Section 33-9-1 provides that an administrator shall, within 30 days of his appointment or such longer period as may be allowed by the probate court, file in the court a sworn inventory of all the "goods, chattels, rights and credits" of the deceased which have come to his knowledge tegether with an appraisal thereof. Smith states that the co-administrators' affidavit is faulty because they have failed to include in the inventory one asset, namely, the deceased's potential right to exoneration or indemnity under her automobile liability insurance policy. If such a right is to be considered a part of the intestate's personal estate, then the estate has not been completely distributed.

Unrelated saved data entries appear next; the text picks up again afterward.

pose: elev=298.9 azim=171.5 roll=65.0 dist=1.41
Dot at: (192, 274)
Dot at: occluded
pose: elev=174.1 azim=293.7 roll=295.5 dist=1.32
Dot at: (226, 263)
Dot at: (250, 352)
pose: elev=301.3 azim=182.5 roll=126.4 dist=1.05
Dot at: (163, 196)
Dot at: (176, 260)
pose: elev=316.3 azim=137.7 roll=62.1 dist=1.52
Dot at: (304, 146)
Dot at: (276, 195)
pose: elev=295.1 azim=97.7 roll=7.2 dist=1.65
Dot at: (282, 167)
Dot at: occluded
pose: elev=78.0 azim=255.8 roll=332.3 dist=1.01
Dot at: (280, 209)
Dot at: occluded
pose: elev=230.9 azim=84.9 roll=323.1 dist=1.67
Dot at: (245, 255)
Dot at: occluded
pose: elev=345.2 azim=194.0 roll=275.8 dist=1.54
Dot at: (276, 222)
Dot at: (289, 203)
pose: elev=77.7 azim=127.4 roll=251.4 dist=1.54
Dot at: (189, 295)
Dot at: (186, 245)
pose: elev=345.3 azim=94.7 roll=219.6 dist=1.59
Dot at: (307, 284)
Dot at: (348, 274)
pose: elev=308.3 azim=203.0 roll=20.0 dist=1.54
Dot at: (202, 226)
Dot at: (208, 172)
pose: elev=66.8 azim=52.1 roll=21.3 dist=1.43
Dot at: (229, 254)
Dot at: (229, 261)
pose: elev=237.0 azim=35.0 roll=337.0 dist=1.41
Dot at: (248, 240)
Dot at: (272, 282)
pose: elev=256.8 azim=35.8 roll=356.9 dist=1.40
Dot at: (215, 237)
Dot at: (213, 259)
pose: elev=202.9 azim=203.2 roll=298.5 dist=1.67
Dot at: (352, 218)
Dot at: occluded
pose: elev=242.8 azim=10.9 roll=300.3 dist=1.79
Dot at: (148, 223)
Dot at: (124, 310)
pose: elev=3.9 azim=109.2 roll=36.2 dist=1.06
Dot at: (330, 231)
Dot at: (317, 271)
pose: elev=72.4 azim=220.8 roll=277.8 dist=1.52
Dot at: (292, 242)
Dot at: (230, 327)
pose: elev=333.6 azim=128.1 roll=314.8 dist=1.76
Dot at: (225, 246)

While we have never passed on the issue raised by Smith, the overwhelming weight of authority holds that an insurer's contractual assumption of the potential liability of a deceased is an asset of the deceased during his lifetime and of his estate upon death. Robinson v. Carroll, 87 N.H. 114, *304 174 A. 772; Gordon v. Shea, 300 Mass. 95, 14 N.E.2d 105; In re Vilas' Estate, 166 Ore. 115, 110 P.2d 940; Furst v. Brady, 375 Ill. 425, 31 N.E.2d 606; In re Riggle, 18 Misc.2d 988, 188 N.Y.S.2d 622; Cox v. Kresovich, 168 Neb. 673, 97 N.W.2d 239; Tweed v. Houghton, 103 Ga. App. 57, 118 S.E.2d 496; Thompson v. Surprise, 193 Kan. 145, 392 P.2d 922; In re Estate of Gardinier, 40 N.J. 261, 191 A.2d 294; In re Edmundson, 273 N.C. 92, 159 S.E.2d 509. See also 67 A.L.R.2d 936.

We believe that, from the record before us, it is obvious that the co-administrators were aware of the collision and their sister's insurance policy. Having in mind the broad and all encompassing language of § 33-9-1, the decedent's interest in the automobile insurance policy was a "right" that should have been listed in the inventory.[4] The estate had not been completely distributed and the probate court had jurisdiction to permit the filing of Smith's petition.

The co-administrators' appeal is denied pro forma. Their petition for certiorari is denied and dismissed, and the writ heretofore issued is quashed.


[1] See P.L. 1952, chap. 3023, sec. 1.

[2] See § 33-17-1 (2) Third.

[3] In order to prevail in his Superior Court action, Smith must allege and prove that his claim was filed in the probate court clerk's office and disallowed. Kelly v. Harlow, 51 R.I. 137, 152 A. 696. If the co-administrators were successful in this petition, Smith's suit would fail.

[4] Smith's counsel also argued before us that a rebate of the unearned premium on the policy should have been listed in the inventory. We of course have no way of knowing whether there was or was not a rebate due but we certainly commend counsel's zeal in seeking to discover undeclared assets.